··· RECORD SET

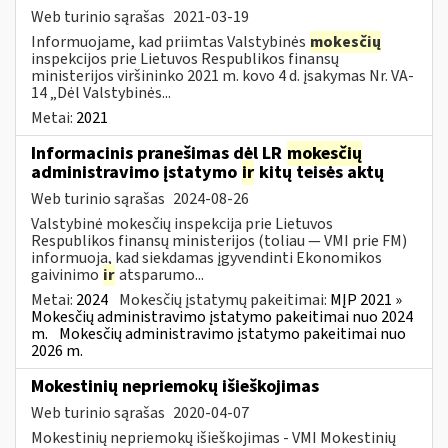
Web turinio sąrašas
2021-03-19
Informuojame, kad priimtas Valstybinės
mokesčių
inspekcijos prie Lietuvos Respublikos finansų
ministerijos viršininko 2021 m. kovo 4 d. įsakymas Nr. VA-
14 „Dėl Valstybinės...
Metai:
2021
Informacinis pranešimas dėl LR
mokesčių
administravimo įstatymo
ir
kitų teisės aktų
Web turinio sąrašas
2024-08-26
Valstybinė mokesčių inspekcija prie Lietuvos
Respublikos finansų ministerijos (toliau — VMI prie FM)
informuoja, kad siekdamas įgyvendinti Ekonomikos
gaivinimo
ir
atsparumo...
Metai:
2024
Mokesčių įstatymų pakeitimai:
MĮP 2021 »
Mokesčių administravimo įstatymo pakeitimai nuo 2024
m.
Mokesčių administravimo įstatymo pakeitimai nuo
2026 m.
Mokestinių nepriemokų išieškojimas
Web turinio sąrašas
2020-04-07
Mokestinių nepriemokų išieškojimas - VMI Mokestinių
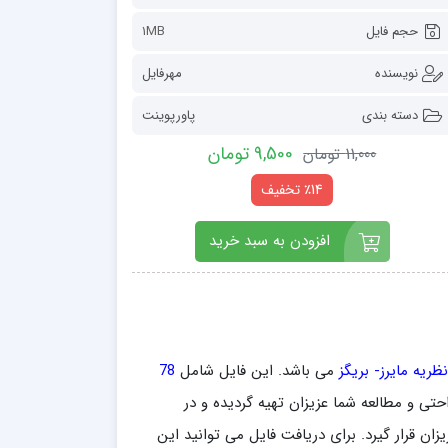
حجم فایل
1MB
نویسنده
مهرفایل
دسته بندی
پاورپوینت
9,500 تومان
11,000 تومان
٪14 تخفیف
افزودن به سبد خرید
يه مايرز- بريگز
می باشد. این فایل شامل
78
ار مفید و ارزنده می باشد و در قالب فرمت ppt برای راحتی و مطالعه شما عزیزان تهیه گردیده و در
ن قرار گیرد. برای دریافت فایل می توانید این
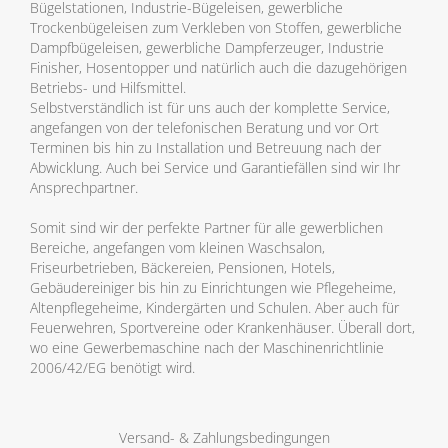
Bügelstationen, Industrie-Bügeleisen, gewerbliche
Trockenbügeleisen zum Verkleben von Stoffen, gewerbliche
Dampfbügeleisen, gewerbliche Dampferzeuger, Industrie
Finisher, Hosentopper und natürlich auch die dazugehörigen
Betriebs- und Hilfsmittel.
Selbstverständlich ist für uns auch der komplette Service,
angefangen von der telefonischen Beratung und vor Ort
Terminen bis hin zu Installation und Betreuung nach der
Abwicklung. Auch bei Service und Garantiefällen sind wir Ihr
Ansprechpartner.
Somit sind wir der perfekte Partner für alle gewerblichen
Bereiche, angefangen vom kleinen Waschsalon,
Friseurbetrieben, Bäckereien, Pensionen, Hotels,
Gebäudereiniger bis hin zu Einrichtungen wie Pflegeheime,
Altenpflegeheime, Kindergärten und Schulen. Aber auch für
Feuerwehren, Sportvereine oder Krankenhäuser. Überall dort,
wo eine Gewerbemaschine nach der Maschinenrichtlinie
2006/42/EG benötigt wird.
Versand- & Zahlungsbedingungen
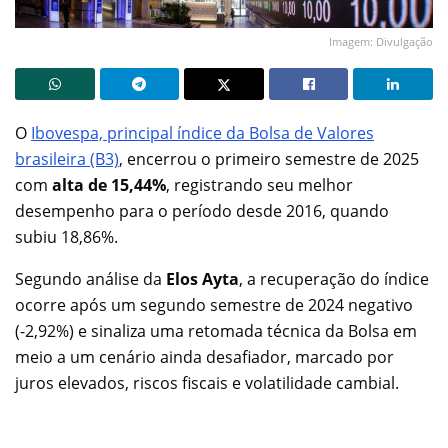
Imagem: Divulgação
O
Ibovespa, principal índice da Bolsa de Valores
brasileira (B3)
, encerrou o primeiro semestre de 2025
com
alta de
15,44%
, registrando seu melhor
desempenho para o período desde 2016, quando
subiu 18,86%.
Segundo análise da
Elos Ayta
, a recuperação do índice
ocorre após um segundo semestre de 2024 negativo
(-2,92%) e sinaliza uma retomada técnica da Bolsa em
meio a um cenário ainda desafiador, marcado por
juros elevados, riscos fiscais e volatilidade cambial.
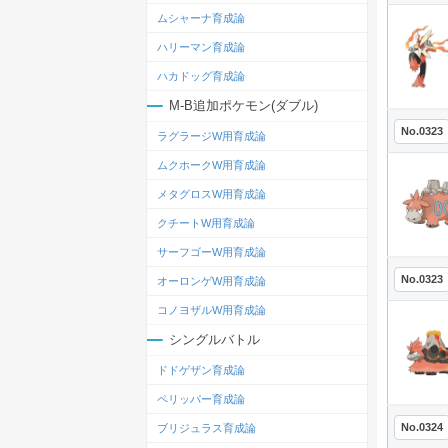
ムシャーナ育成論
ハリーマン育成論
ハカドッグ育成論
M-B追加ポケモン(ダブル)
No.0323
ラグラージW用育成論
ムクホークW用育成論
メタグロスW用育成論
クチートW用育成論
サーフゴーW用育成論
No.0323
オーロンゲW用育成論
コノヨザルW用育成論
シングルバトル
ドドゲザン育成論
ペリッパー育成論
No.0324
ブリジュラス育成論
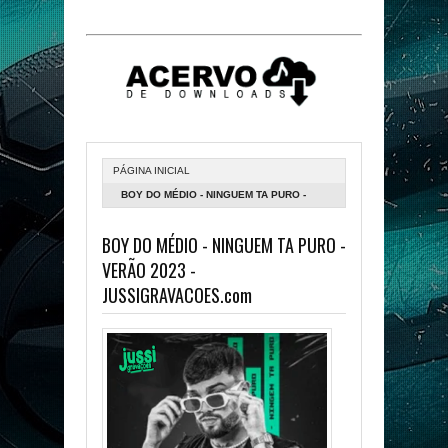
PÁGINA INICIAL
BOY DO MÉDIO - NINGUEM TA PURO -
VERÃO 2023 - JUSSIGRAVACOES.COM
BOY DO MÉDIO - NINGUEM TA PURO -
VERÃO 2023 -
JUSSIGRAVACOES.com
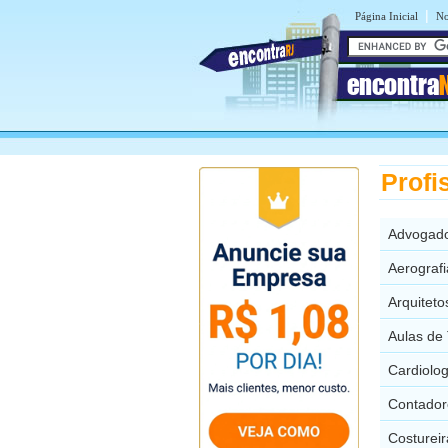
|
Página Inicial
No
encontra
Profi
Advogado
Aerograf
Arquitet
Aulas de
Cardiolo
Contador
Costurei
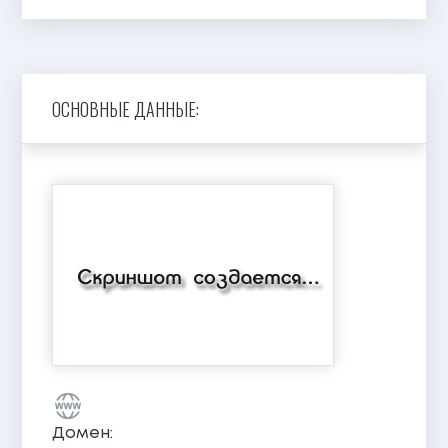
ОСНОВНЫЕ ДАННЫЕ:
Домен:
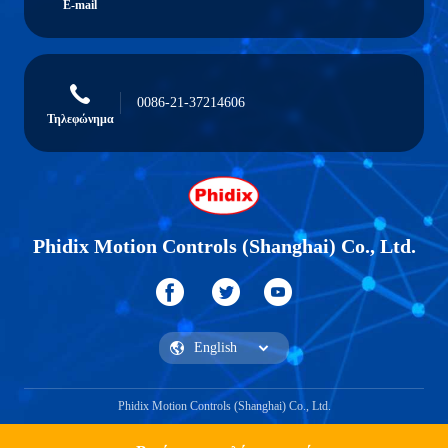
E-mail
0086-21-37214606
Τηλεφώνημα
Phidix Motion Controls (Shanghai) Co., Ltd.
Phidix Motion Controls (Shanghai) Co., Ltd.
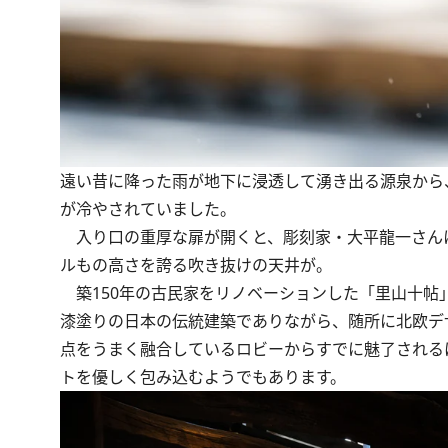
遠い昔に降った雨が地下に浸透して湧き出る源泉から
が冷やされていました。
入り口の重厚な扉が開くと、彫刻家・大平龍一さんに
ルもの高さを誇る吹き抜けの天井が。
築150年の古民家をリノベーションした「里山十帖
漆塗りの日本の伝統建築でありながら、随所に北欧デ
点をうまく融合しているロビーからすでに魅了される
トを優しく包み込むようでもあります。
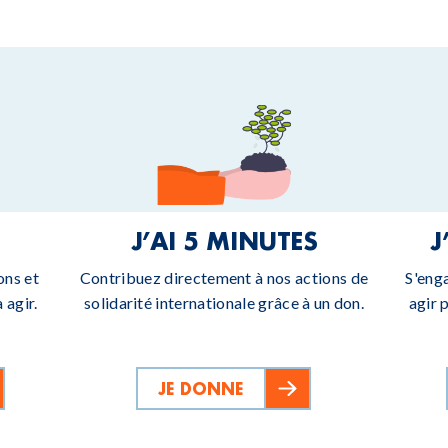
J’AI 5 MINUTES
J
ons et
Contribuez directement à nos actions de
S'eng
 agir.
solidarité internationale grâce à un don.
agir 
JE DONNE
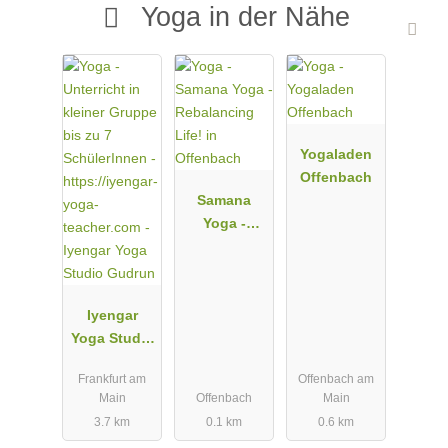
Yoga in der Nähe
Yogaladen
Offenbach
Samana
Yoga -
Rebalancing
Life! in
Offenbach
Iyengar
Yoga Studio
Gudrun
Frankfurt am
Offenbach am
Main
Offenbach
Main
3.7 km
0.1 km
0.6 km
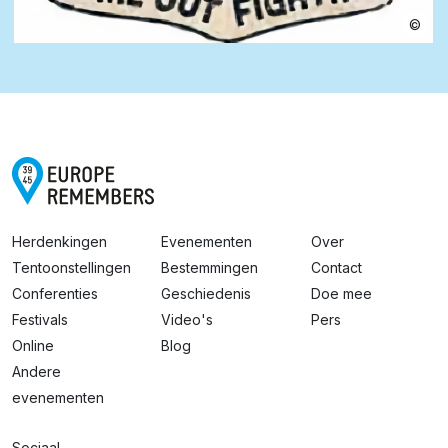
©
Herdenkingen
Evenementen
Over
Tentoonstellingen
Bestemmingen
Contact
Conferenties
Geschiedenis
Doe mee
Festivals
Video's
Pers
Online
Blog
Andere
evenementen
Sociaal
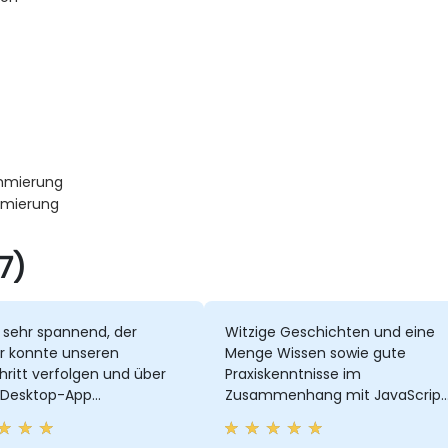
ammierung
mmierung
7)
 sehr spannend, der
Witzige Geschichten und eine
er konnte unseren
Menge Wissen sowie gute
hritt verfolgen und über
Praxiskenntnisse im
aDesktop-App
Zusammenhang mit JavaScript
gieren.
TypeScript und React.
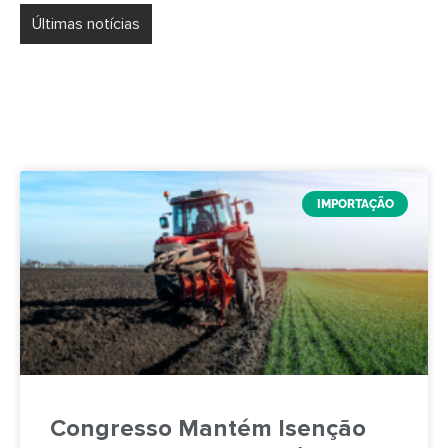
Últimas notícias
Simples Nacional na Importação: Nova Janela
Setembro Impacta Planejamento para 2027
IMPORTAÇÃO
Congresso Mantém Isenção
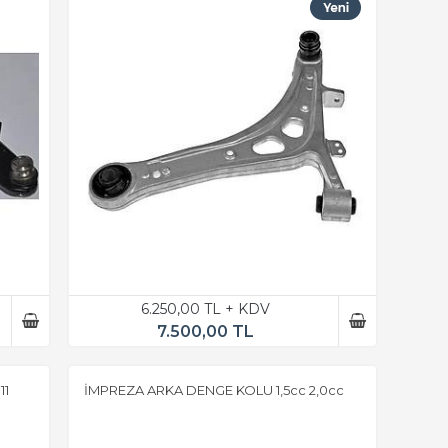
6.250,00 TL + KDV
7.500,00 TL
11
İMPREZA ARKA DENGE KOLU 1,5cc 2,0cc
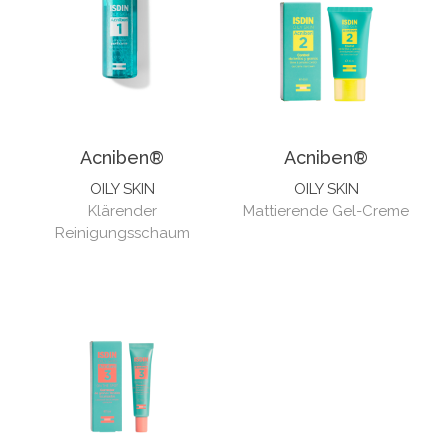
Acniben®
Acniben®
OILY SKIN
OILY SKIN
Klärender
Mattierende Gel-Creme
Reinigungsschaum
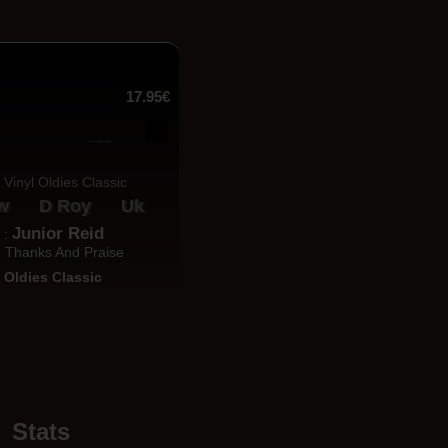
17.95€
w
D Roy
Uk
Junior Reid
e :
 : Thanks And Praise
:
Oldies Classic
Stats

······

WHAT NEEDS TO BE DONE
Using the records above, return word for word the lines that begin at the one containing "atsparumo..." and end at the one containing "Feuerwehren, Sportvereine oder", both of them included and no pictures.

PROBLEM SOLUTION
atsparumo...
Metai:
2024
Mokesčių įstatymų pakeitimai:
MĮP 2021 »
Mokesčių administravimo įstatymo pakeitimai nuo 2024
m.
Mokesčių administravimo įstatymo pakeitimai nuo
2026 m.
Mokestinių nepriemokų išieškojimas
Web turinio sąrašas
2020-04-07
Mokestinių nepriemokų išieškojimas - VMI Mokestinių
حجم فایل
1MB
نویسنده
مهرفایل
دسته بندی
پاورپوینت
9,500 تومان
11,000 تومان
٪14 تخفیف
افزودن به سبد خرید
يه مايرز- بريگز
می باشد. این فایل شامل
78
ار مفید و ارزنده می باشد و در قالب فرمت ppt برای راحتی و مطالعه شما عزیزان تهیه گردیده و در
ن قرار گیرد. برای دریافت فایل می توانید این
Bügelstationen, Industrie-Bügeleisen, gewerbliche
Trockenbügeleisen zum Verkleben von Stoffen, gewerbliche
Dampfbügeleisen, gewerbliche Dampferzeuger, Industrie
Finisher, Hosentopper und natürlich auch die dazugehörigen
Betriebs- und Hilfsmittel.
Selbstverständlich ist für uns auch der komplette Service,
angefangen von der telefonischen Beratung und vor Ort
Terminen bis hin zu Installation und Betreuung nach der
Abwicklung. Auch bei Service und Garantiefällen sind wir Ihr
Ansprechpartner.
Somit sind wir der perfekte Partner für alle gewerblichen
Bereiche, angefangen vom kleinen Waschsalon,
Friseurbetrieben, Bäckereien, Pensionen, Hotels,
Gebäudereiniger bis hin zu Einrichtungen wie Pflegeheime,
Altenpflegeheime, Kindergärten und Schulen. Aber auch für
Feuerwehren, Sportvereine oder Krankenhäuser. Überall dort,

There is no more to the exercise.